**Written task:** Could you pull the source text out of each item below, word for word, and leave out the pictures?

**Material provided:**

::::::::

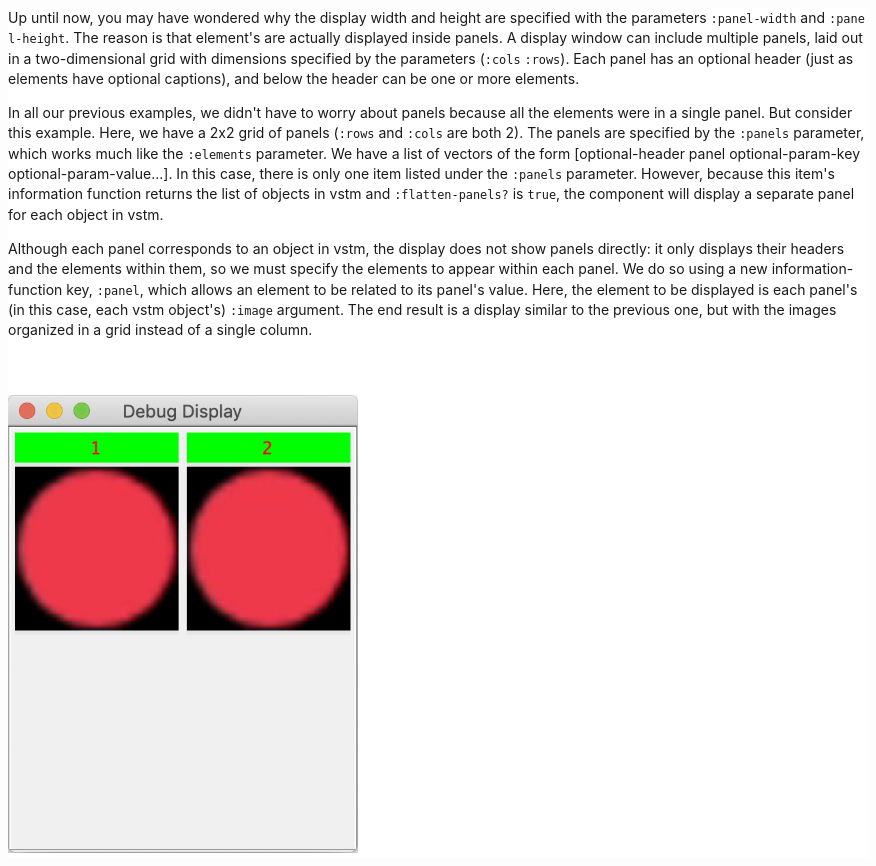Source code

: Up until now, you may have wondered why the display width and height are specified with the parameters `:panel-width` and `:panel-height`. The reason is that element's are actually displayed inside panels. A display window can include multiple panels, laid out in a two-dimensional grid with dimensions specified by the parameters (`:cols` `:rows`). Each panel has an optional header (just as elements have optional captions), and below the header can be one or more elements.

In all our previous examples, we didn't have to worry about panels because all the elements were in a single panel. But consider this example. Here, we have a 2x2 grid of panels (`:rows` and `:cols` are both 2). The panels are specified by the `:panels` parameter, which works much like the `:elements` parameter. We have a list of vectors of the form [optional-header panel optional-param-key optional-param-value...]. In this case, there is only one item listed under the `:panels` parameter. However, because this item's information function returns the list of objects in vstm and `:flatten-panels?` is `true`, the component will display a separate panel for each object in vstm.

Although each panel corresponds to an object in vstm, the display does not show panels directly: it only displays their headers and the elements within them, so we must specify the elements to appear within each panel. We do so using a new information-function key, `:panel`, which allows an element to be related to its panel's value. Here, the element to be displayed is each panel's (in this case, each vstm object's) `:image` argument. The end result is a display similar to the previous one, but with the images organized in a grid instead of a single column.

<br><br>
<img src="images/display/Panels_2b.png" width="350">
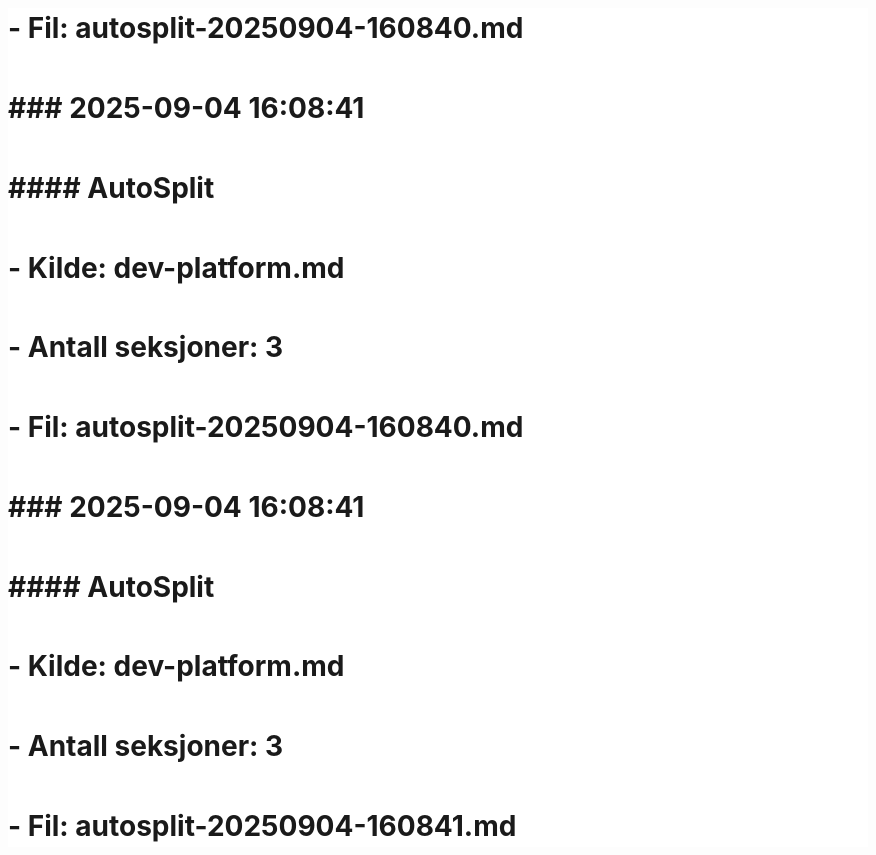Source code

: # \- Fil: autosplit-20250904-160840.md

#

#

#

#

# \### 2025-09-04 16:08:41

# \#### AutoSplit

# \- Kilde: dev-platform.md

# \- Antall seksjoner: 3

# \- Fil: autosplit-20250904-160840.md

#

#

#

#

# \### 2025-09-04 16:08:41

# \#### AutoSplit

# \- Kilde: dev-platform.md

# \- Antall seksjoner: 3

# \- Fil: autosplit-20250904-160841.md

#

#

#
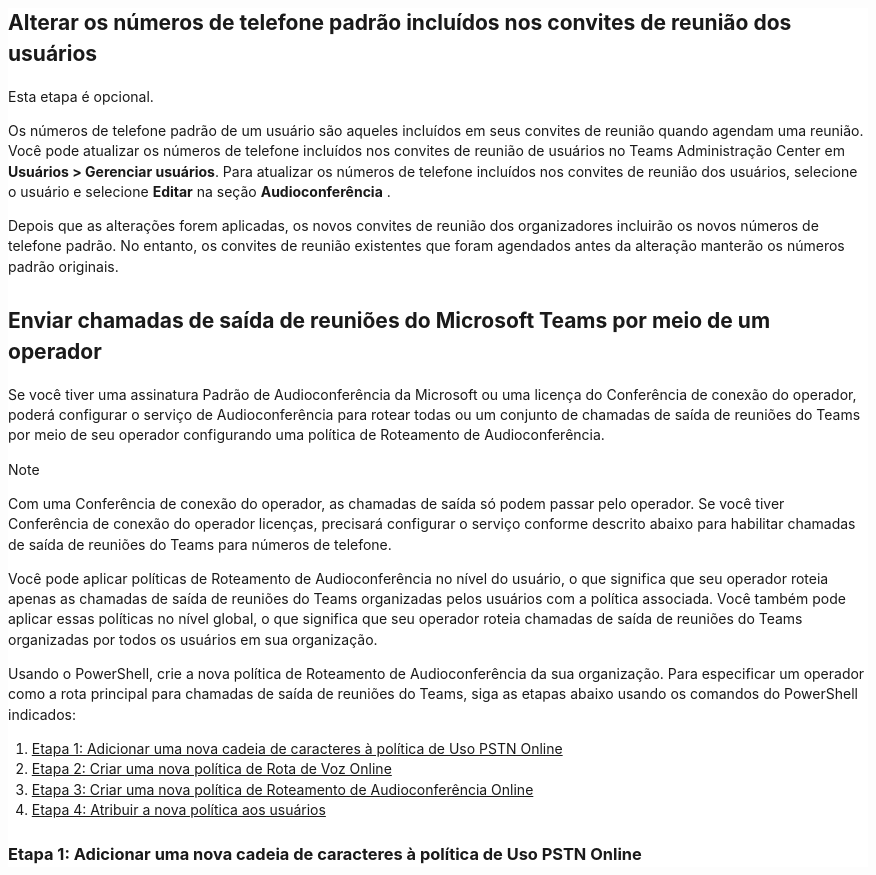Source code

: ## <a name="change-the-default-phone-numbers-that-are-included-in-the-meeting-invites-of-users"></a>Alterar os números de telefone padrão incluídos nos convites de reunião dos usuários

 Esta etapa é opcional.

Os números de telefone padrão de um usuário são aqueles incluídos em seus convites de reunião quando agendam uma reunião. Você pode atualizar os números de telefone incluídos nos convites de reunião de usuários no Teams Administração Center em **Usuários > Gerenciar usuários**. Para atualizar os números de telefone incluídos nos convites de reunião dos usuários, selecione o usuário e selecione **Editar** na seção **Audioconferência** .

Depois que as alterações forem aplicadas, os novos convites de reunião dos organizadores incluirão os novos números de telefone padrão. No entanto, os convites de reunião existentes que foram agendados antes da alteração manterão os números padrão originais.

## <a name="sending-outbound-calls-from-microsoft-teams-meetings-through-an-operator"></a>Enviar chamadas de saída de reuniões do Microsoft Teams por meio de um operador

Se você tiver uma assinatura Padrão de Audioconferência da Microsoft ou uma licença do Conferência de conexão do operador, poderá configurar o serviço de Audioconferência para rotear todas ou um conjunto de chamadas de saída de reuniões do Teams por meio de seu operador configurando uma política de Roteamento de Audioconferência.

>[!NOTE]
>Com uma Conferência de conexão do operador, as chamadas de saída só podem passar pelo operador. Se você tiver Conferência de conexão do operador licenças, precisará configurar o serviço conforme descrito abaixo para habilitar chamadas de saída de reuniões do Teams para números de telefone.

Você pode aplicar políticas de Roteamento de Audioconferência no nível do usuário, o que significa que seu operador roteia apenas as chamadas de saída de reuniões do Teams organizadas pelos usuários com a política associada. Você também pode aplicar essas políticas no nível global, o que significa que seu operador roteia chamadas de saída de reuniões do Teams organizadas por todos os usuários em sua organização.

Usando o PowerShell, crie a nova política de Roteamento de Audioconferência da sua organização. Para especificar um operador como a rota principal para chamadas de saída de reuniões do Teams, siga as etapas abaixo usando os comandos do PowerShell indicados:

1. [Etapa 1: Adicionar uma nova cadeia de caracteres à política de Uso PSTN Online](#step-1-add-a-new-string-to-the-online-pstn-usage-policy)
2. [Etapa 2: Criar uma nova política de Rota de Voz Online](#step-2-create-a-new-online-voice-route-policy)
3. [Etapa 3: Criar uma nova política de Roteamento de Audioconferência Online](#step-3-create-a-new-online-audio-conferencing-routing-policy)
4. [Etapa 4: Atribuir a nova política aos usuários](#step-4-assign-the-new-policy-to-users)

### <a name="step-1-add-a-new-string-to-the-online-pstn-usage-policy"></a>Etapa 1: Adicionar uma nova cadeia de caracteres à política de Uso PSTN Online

::::::::

**Solution to this problem:**
Source code

: Up until now, you may have wondered why the display width and height are specified with the parameters `:panel-width` and `:panel-height`. The reason is that element's are actually displayed inside panels. A display window can include multiple panels, laid out in a two-dimensional grid with dimensions specified by the parameters (`:cols` `:rows`). Each panel has an optional header (just as elements have optional captions), and below the header can be one or more elements.

In all our previous examples, we didn't have to worry about panels because all the elements were in a single panel. But consider this example. Here, we have a 2x2 grid of panels (`:rows` and `:cols` are both 2). The panels are specified by the `:panels` parameter, which works much like the `:elements` parameter. We have a list of vectors of the form [optional-header panel optional-param-key optional-param-value...]. In this case, there is only one item listed under the `:panels` parameter. However, because this item's information function returns the list of objects in vstm and `:flatten-panels?` is `true`, the component will display a separate panel for each object in vstm.

Although each panel corresponds to an object in vstm, the display does not show panels directly: it only displays their headers and the elements within them, so we must specify the elements to appear within each panel. We do so using a new information-function key, `:panel`, which allows an element to be related to its panel's value. Here, the element to be displayed is each panel's (in this case, each vstm object's) `:image` argument. The end result is a display similar to the previous one, but with the images organized in a grid instead of a single column.

<br><br>
<img src="images/display/Panels_2b.png" width="350">
Source code

: # \- Fil: autosplit-20250904-160840.md

#

#

#

#

# \### 2025-09-04 16:08:41

# \#### AutoSplit

# \- Kilde: dev-platform.md

# \- Antall seksjoner: 3

# \- Fil: autosplit-20250904-160840.md

#

#

#

#

# \### 2025-09-04 16:08:41

# \#### AutoSplit

# \- Kilde: dev-platform.md

# \- Antall seksjoner: 3

# \- Fil: autosplit-20250904-160841.md

#

#

#
Source code

: ## <a name="change-the-default-phone-numbers-that-are-included-in-the-meeting-invites-of-users"></a>Alterar os números de telefone padrão incluídos nos convites de reunião dos usuários

 Esta etapa é opcional.

Os números de telefone padrão de um usuário são aqueles incluídos em seus convites de reunião quando agendam uma reunião. Você pode atualizar os números de telefone incluídos nos convites de reunião de usuários no Teams Administração Center em **Usuários > Gerenciar usuários**. Para atualizar os números de telefone incluídos nos convites de reunião dos usuários, selecione o usuário e selecione **Editar** na seção **Audioconferência** .

Depois que as alterações forem aplicadas, os novos convites de reunião dos organizadores incluirão os novos números de telefone padrão. No entanto, os convites de reunião existentes que foram agendados antes da alteração manterão os números padrão originais.

## <a name="sending-outbound-calls-from-microsoft-teams-meetings-through-an-operator"></a>Enviar chamadas de saída de reuniões do Microsoft Teams por meio de um operador

Se você tiver uma assinatura Padrão de Audioconferência da Microsoft ou uma licença do Conferência de conexão do operador, poderá configurar o serviço de Audioconferência para rotear todas ou um conjunto de chamadas de saída de reuniões do Teams por meio de seu operador configurando uma política de Roteamento de Audioconferência.

>[!NOTE]
>Com uma Conferência de conexão do operador, as chamadas de saída só podem passar pelo operador. Se você tiver Conferência de conexão do operador licenças, precisará configurar o serviço conforme descrito abaixo para habilitar chamadas de saída de reuniões do Teams para números de telefone.

Você pode aplicar políticas de Roteamento de Audioconferência no nível do usuário, o que significa que seu operador roteia apenas as chamadas de saída de reuniões do Teams organizadas pelos usuários com a política associada. Você também pode aplicar essas políticas no nível global, o que significa que seu operador roteia chamadas de saída de reuniões do Teams organizadas por todos os usuários em sua organização.

Usando o PowerShell, crie a nova política de Roteamento de Audioconferência da sua organização. Para especificar um operador como a rota principal para chamadas de saída de reuniões do Teams, siga as etapas abaixo usando os comandos do PowerShell indicados:

1. [Etapa 1: Adicionar uma nova cadeia de caracteres à política de Uso PSTN Online](#step-1-add-a-new-string-to-the-online-pstn-usage-policy)
2. [Etapa 2: Criar uma nova política de Rota de Voz Online](#step-2-create-a-new-online-voice-route-policy)
3. [Etapa 3: Criar uma nova política de Roteamento de Audioconferência Online](#step-3-create-a-new-online-audio-conferencing-routing-policy)
4. [Etapa 4: Atribuir a nova política aos usuários](#step-4-assign-the-new-policy-to-users)

### <a name="step-1-add-a-new-string-to-the-online-pstn-usage-policy"></a>Etapa 1: Adicionar uma nova cadeia de caracteres à política de Uso PSTN Online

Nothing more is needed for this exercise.